Every competent researcher would discredit the person who made the blanket statement using one or two population-wide overarching stats as incompetent and as having an agenda and not using sound research methodologies. (Source: I TA’d probability theory and stats for economics and financial engineering majors at Princeton).
You can use soloq data for gushing strength in pro play IF and ONLY IF:
1. The vast majority of people are using the optimal core build and rune
2. The pick itself doesn’t depend on coordination to be played (i.e. fasting senna souls) or doesn’t depend on chaos (i.e. most low elo-stomping assassins/fighters)
3. The strength of the champion DOES NOT from coordinated team strategies (i.e using multiple ults combined to blow enemy summoners 50s before an obj when your ults will come online faster than the enemy ults/summoner spells).

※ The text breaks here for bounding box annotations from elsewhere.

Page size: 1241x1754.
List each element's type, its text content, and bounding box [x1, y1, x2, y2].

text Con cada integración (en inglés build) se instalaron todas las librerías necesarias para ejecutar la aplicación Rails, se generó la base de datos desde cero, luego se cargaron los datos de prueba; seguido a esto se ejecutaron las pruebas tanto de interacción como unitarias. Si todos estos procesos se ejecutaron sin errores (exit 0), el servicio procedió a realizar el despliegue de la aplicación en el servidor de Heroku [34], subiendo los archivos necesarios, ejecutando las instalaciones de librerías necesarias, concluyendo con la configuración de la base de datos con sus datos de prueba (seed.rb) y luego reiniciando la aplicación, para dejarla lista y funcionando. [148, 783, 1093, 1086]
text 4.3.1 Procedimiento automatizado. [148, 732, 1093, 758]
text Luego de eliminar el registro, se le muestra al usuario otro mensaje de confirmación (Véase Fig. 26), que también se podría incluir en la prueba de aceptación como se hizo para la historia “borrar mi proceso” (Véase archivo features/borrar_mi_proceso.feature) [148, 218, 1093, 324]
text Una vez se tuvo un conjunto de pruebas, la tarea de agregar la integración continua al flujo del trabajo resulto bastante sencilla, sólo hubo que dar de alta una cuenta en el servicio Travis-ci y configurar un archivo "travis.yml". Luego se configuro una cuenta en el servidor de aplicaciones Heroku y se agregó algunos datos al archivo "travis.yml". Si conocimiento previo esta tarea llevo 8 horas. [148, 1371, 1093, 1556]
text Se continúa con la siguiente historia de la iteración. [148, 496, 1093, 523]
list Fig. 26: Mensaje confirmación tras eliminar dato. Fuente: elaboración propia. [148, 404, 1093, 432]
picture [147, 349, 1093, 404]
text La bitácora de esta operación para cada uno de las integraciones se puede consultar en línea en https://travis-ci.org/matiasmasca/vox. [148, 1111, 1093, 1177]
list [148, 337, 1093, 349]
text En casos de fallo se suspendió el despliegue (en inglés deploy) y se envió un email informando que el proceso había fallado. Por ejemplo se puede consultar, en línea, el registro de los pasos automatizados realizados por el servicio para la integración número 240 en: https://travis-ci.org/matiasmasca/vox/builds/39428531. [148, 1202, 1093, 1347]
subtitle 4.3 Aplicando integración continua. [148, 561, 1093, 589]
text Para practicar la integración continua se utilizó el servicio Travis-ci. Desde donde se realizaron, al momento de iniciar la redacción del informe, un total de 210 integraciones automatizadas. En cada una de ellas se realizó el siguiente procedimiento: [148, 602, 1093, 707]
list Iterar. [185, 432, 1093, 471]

Phreak has a degree in economics but his use of stats makes it hard to believe. (I don’t actually think his degree is make-believe, btw. I’m just shocked that an economics major has presented this as public-facing analysis he believes is correct).
He incorrectly determines R squared using categorical variables (tier) which cannot be ordered (as opposed to numerical data such as MMR) but somehow thinks he can make the claim that pro play exists “to the right” of these categorical variables?? If he used MMR average by division (Gold 4, Plat 2, Masters, or by 200 LP increments), we would probably see that Lillia’s winrate as MMR increases is parabolic, not linear. But for some reason, he still uses a linear regression R squared value to claim Lillia is consistently weak??
The same thing is probably true for Rumble jungle Phreak shows at the end of his video. But because he uses data aggregated ant categorized poorly and thus uses linear regression incorrectly, Phreak incorrectly believes that the data supports his assertion that Rumble jungle is bad. Both Rumble and Lillia see a huge upswing between Diamond and Masters. That just means that people below Masters probably are not good enough to pilot those champions in the jungle. How on earth do you think that the skill difference between Plat and Diamond is the same as Diamond to Masters+? How on Earth are you grouping Masters+ as one category when the difference between Masters and high Challenger is the same as the difference between silver and diamond (using LP as numerical basis)??? This all makes no sense.
If a student presented this video as work in intro stats at Princeton, I’m not sure if this video would even get a passing mark. Riot internally has a wealth of data that we cannot access via the developer APIs (it would be sick to run regressions of jungle matchups across MMRs to compare item builds, for example), yet this video is somehow making money as a forefront of analysis in League of Legends using at best high school statistics that the teacher would say “the methods are technically not used correctly, but good effort because your calculations themselves are correct”.
I have no idea if Rumble is actually a good jungler or not. Phreak could be correct about him being better in solo lane vs jungle. But Phreak’s whole video can be boiled down to 1) there are strong soloq strategies that could be picked in competitive but are not yet because pro players don’t know everything, and 2) people bad at rumble shouldn’t play rumble. These are statements any League player could tell you.
The only point in this video that has merit is that there are many different builds and strategies that are found in soloq, and it is the responsibility of pro players and analysts and coaches to research and test these builds and strategies (referring to his example of Rylais Seraphine). This is definitely true, as many OP and META-defining builds in the past have actually come from not just from soloq, but low-elo soloq (Blue Ezreal, AP Tryn, AP YI, Shaco support etc.).
Sorry for typos and poor formatting; I’m on mobile. But this video had me fuming.